La Inteligencia Artificial (IA) ha dejado de ser una promesa futurista para convertirse en una realidad cotidiana que transforma la manera en que trabajamos, nos comunicamos y aprendemos. En el ámbito educativo, su irrupción plantea una interrogante crucial para Costa Rica: ¿cómo integrar la IA sin sacrificar el sentido humano, social y ético de la enseñanza? Esta pregunta, lejos de ser técnica, interpela la esencia misma del sistema educativo costarricense y su compromiso con la equidad, la inclusión y la formación integral.

La IA no puede ni debe concebirse como un sustituto del trabajo docente ni como una herramienta neutral. Su aplicación debe responder a un propósito educativo claramente definido: fortalecer las capacidades humanas, no reemplazarlas. En un país como Costa Rica, donde persisten brechas territoriales, digitales y socioeconómicas, cualquier innovación tecnológica debe orientarse hacia el cierre de esas desigualdades y no a su profundización. Por ello, el desafío no radica únicamente en incorporar tecnología, sino en hacerlo con justicia y visión estratégica.

El modelo de los sentidos y dimensiones de Jorge Vásquez  ofrece un marco valioso para comprender esta transformación desde una perspectiva ética y pública.
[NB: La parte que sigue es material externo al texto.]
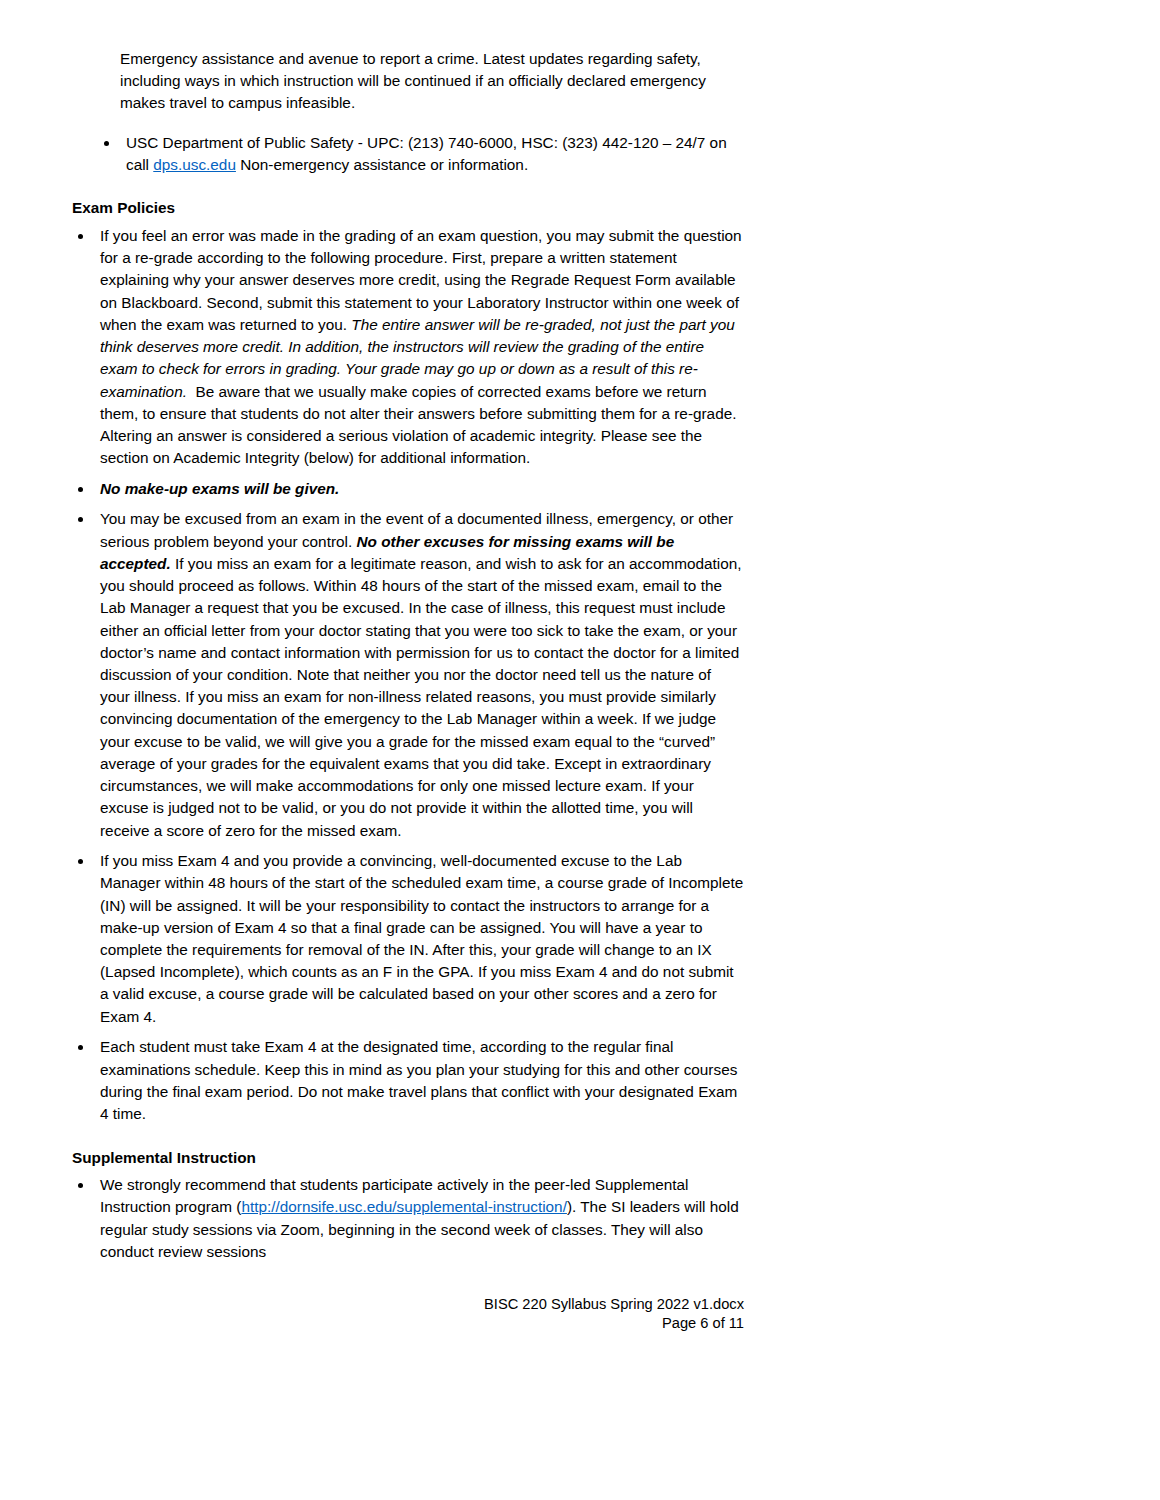Emergency assistance and avenue to report a crime. Latest updates regarding safety, including ways in which instruction will be continued if an officially declared emergency makes travel to campus infeasible.
USC Department of Public Safety - UPC: (213) 740-6000, HSC: (323) 442-120 – 24/7 on call dps.usc.edu Non-emergency assistance or information.
Exam Policies
If you feel an error was made in the grading of an exam question, you may submit the question for a re-grade according to the following procedure. First, prepare a written statement explaining why your answer deserves more credit, using the Regrade Request Form available on Blackboard. Second, submit this statement to your Laboratory Instructor within one week of when the exam was returned to you. The entire answer will be re-graded, not just the part you think deserves more credit. In addition, the instructors will review the grading of the entire exam to check for errors in grading. Your grade may go up or down as a result of this re-examination. Be aware that we usually make copies of corrected exams before we return them, to ensure that students do not alter their answers before submitting them for a re-grade. Altering an answer is considered a serious violation of academic integrity. Please see the section on Academic Integrity (below) for additional information.
No make-up exams will be given.
You may be excused from an exam in the event of a documented illness, emergency, or other serious problem beyond your control. No other excuses for missing exams will be accepted. If you miss an exam for a legitimate reason, and wish to ask for an accommodation, you should proceed as follows. Within 48 hours of the start of the missed exam, email to the Lab Manager a request that you be excused. In the case of illness, this request must include either an official letter from your doctor stating that you were too sick to take the exam, or your doctor’s name and contact information with permission for us to contact the doctor for a limited discussion of your condition. Note that neither you nor the doctor need tell us the nature of your illness. If you miss an exam for non-illness related reasons, you must provide similarly convincing documentation of the emergency to the Lab Manager within a week. If we judge your excuse to be valid, we will give you a grade for the missed exam equal to the “curved” average of your grades for the equivalent exams that you did take. Except in extraordinary circumstances, we will make accommodations for only one missed lecture exam. If your excuse is judged not to be valid, or you do not provide it within the allotted time, you will receive a score of zero for the missed exam.
If you miss Exam 4 and you provide a convincing, well-documented excuse to the Lab Manager within 48 hours of the start of the scheduled exam time, a course grade of Incomplete (IN) will be assigned. It will be your responsibility to contact the instructors to arrange for a make-up version of Exam 4 so that a final grade can be assigned. You will have a year to complete the requirements for removal of the IN. After this, your grade will change to an IX (Lapsed Incomplete), which counts as an F in the GPA. If you miss Exam 4 and do not submit a valid excuse, a course grade will be calculated based on your other scores and a zero for Exam 4.
Each student must take Exam 4 at the designated time, according to the regular final examinations schedule. Keep this in mind as you plan your studying for this and other courses during the final exam period. Do not make travel plans that conflict with your designated Exam 4 time.
Supplemental Instruction
We strongly recommend that students participate actively in the peer-led Supplemental Instruction program (http://dornsife.usc.edu/supplemental-instruction/). The SI leaders will hold regular study sessions via Zoom, beginning in the second week of classes. They will also conduct review sessions
BISC 220 Syllabus Spring 2022 v1.docx
Page 6 of 11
Desde el sentido de aplicabilidad, la IA en la educación debe garantizar acceso equitativo, funcionamiento transparente y utilidad social. No basta con incorporar sistemas inteligentes; es necesario asegurar que estén disponibles en todas las instituciones educativas, desde las zonas rurales hasta los centros urbanos, y que operen bajo licencias abiertas y datos accesibles. Como señala Vásquez, “lo público es aquello que se manifiesta a la luz del día”, por lo tanto, la IA educativa debe ser una herramienta de bien común y no un privilegio de pocos.

En la dimensión de unicidad, se reconoce la interdependencia entre lo público y lo privado. Las alianzas con empresas tecnológicas o plataformas digitales pueden aportar recursos y conocimiento, pero deben gestionarse desde la autonomía nacional y el respeto por las políticas educativas del país. La educación costarricense debe ser un espacio donde la IA complemente la labor docente, actualice el currículo y potencie las capacidades de los estudiantes, sin perder la identidad ni la soberanía pedagógica.

La coexistencia entre IA y personas docentes es inevitable. Manuel Vargasseñala con acierto que “la IA no va a reemplazar a los docentes, pero sí va a coexistir con ellos”. Esta convivencia implica un cambio profundo en la formación del profesorado. Los educadores del siglo XXI deben comprender no solo cómo usar la IA, sino también cómo interpretarla, cuestionarla y guiar a sus estudiantes en un uso ético, crítico y responsable de estas herramientas. La alfabetización digital y la ética de datos deben convertirse en ejes centrales de la formación docente y estudiantil.

Finalmente, la transparencia debe ser el pilar de cualquier política de IA en educación. Estudiantes, docentes y familias tienen derecho a conocer cómo funcionan los algoritmos que utilizan, qué datos recopilan y cómo se toman las decisiones automatizadas. La confianza en la tecnología solo puede construirse sobre la base de la claridad y la rendición de cuentas.

La IA no marca el fin de la educación, sino una nueva oportunidad para reinventarla. Si se gestiona con equidad, transparencia y sentido público, puede convertirse en una poderosa herramienta para democratizar el conocimiento, reducir las brechas sociales y fortalecer el papel transformador de la educación costarricense. En última instancia, el futuro de la educación no depende de los algoritmos, sino de nuestra capacidad para poner la tecnología al servicio de la humanidad.